On Apr 13, 2006, at 9:56 AM, mouss wrote:
I am also seing many legit mail trigering some SA rules (*_exess,
no_real_name, x_library, ...). when I see this, I check the rule, and
if I can't find a justification, I disable it.
I wouldn't do that.
Just because legitimate mail triggers some rule doesn't mean that the
rule is flawed. Using your example, triggering "no_real_name" does not
mean that the message is spam, it means that the message has _some_
similarity to at least some spam messages (the higher the score, the
stronger the similarity). And, that's absolutely true: statistically,
when looking at the corpus which was used to create the rules database,
a higher percentage of "no_real_name" messages were spam.
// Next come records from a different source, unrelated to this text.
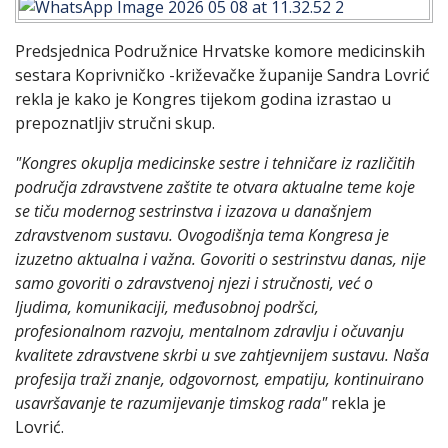
Predsjednica Podružnice Hrvatske komore medicinskih
sestara Koprivničko -križevačke županije Sandra Lovrić
rekla je kako je Kongres tijekom godina izrastao u
prepoznatljiv stručni skup.
"Kongres okuplja medicinske sestre i tehničare iz različitih
područja zdravstvene zaštite te otvara aktualne teme koje
se tiču modernog sestrinstva i izazova u današnjem
zdravstvenom sustavu. Ovogodišnja tema Kongresa je
izuzetno aktualna i važna. Govoriti o sestrinstvu danas, nije
samo govoriti o zdravstvenoj njezi i stručnosti, već o
ljudima, komunikaciji, međusobnoj podršci,
profesionalnom razvoju, mentalnom zdravlju i očuvanju
kvalitete zdravstvene skrbi u sve zahtjevnijem sustavu. Naša
profesija traži znanje, odgovornost, empatiju, kontinuirano
usavršavanje te razumijevanje timskog rada"
rekla je
Lovrić.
Now, if legit messages were not just triggering those rules, but also
triggering enough rules to be flagged as spam ... then I would lower
the value of those rules, but not disable those rules. But I would
only do that if I could see that there was a large percentage of
should-be-ham messages being flagged as spam by that rule AND that rule
wasn't being useful in flagging spam messages. The reason is: if the
message is being flagged, but it shouldn't have been, then perhaps my
"corpus" of messages differs significantly enough from the SA internal
corpus that my score values need to be different. But that doesn't
mean that the rules are so disjoint from tracking spam that they should
be entirely disabled. They just don't have the same weighting that my
corpus needs.
If, instead, most messages passing through my mail servers, that
triggered that rule, really did seem to be spam, then I wouldn't alter
the score at all. I would just pass the should-have-been-ham message
into my bayesian learner and hope that a low bayes score for messages
like that would offset the rules had flagged it as spam.